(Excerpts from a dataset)
============================================================

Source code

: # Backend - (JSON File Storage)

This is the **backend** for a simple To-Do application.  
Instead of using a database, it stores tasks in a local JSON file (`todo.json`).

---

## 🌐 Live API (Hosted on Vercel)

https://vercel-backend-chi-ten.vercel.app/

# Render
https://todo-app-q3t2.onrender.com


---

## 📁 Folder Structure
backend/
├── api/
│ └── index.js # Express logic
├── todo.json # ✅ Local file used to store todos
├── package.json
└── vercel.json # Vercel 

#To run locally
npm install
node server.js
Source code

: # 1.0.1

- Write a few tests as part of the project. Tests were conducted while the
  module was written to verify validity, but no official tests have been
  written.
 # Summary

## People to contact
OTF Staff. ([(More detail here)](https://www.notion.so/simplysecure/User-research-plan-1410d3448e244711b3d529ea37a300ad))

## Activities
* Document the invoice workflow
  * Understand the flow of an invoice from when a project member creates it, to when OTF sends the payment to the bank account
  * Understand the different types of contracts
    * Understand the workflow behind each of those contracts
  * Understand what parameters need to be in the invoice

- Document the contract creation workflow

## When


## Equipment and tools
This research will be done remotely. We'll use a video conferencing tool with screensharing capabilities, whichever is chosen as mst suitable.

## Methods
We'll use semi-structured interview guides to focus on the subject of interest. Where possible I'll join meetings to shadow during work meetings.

============================================================

▶ **WHAT TO PRODUCE**
Please reproduce the records starting with their first line and going on through the line with "OTF Staff. ([(More", replacing "Folder Structure" with "Directory Layout" and leaving everything else unchanged.

▶ **ANSWER AREA**
Source code

: # Backend - (JSON File Storage)

This is the **backend** for a simple To-Do application.  
Instead of using a database, it stores tasks in a local JSON file (`todo.json`).

---

## 🌐 Live API (Hosted on Vercel)

https://vercel-backend-chi-ten.vercel.app/

# Render
https://todo-app-q3t2.onrender.com


---

## 📁 Directory Layout
backend/
├── api/
│ └── index.js # Express logic
├── todo.json # ✅ Local file used to store todos
├── package.json
└── vercel.json # Vercel 

#To run locally
npm install
node server.js
Source code

: # 1.0.1

- Write a few tests as part of the project. Tests were conducted while the
  module was written to verify validity, but no official tests have been
  written.
 # Summary

## People to contact
OTF Staff. ([(More detail here)](https://www.notion.so/simplysecure/User-research-plan-1410d3448e244711b3d529ea37a300ad))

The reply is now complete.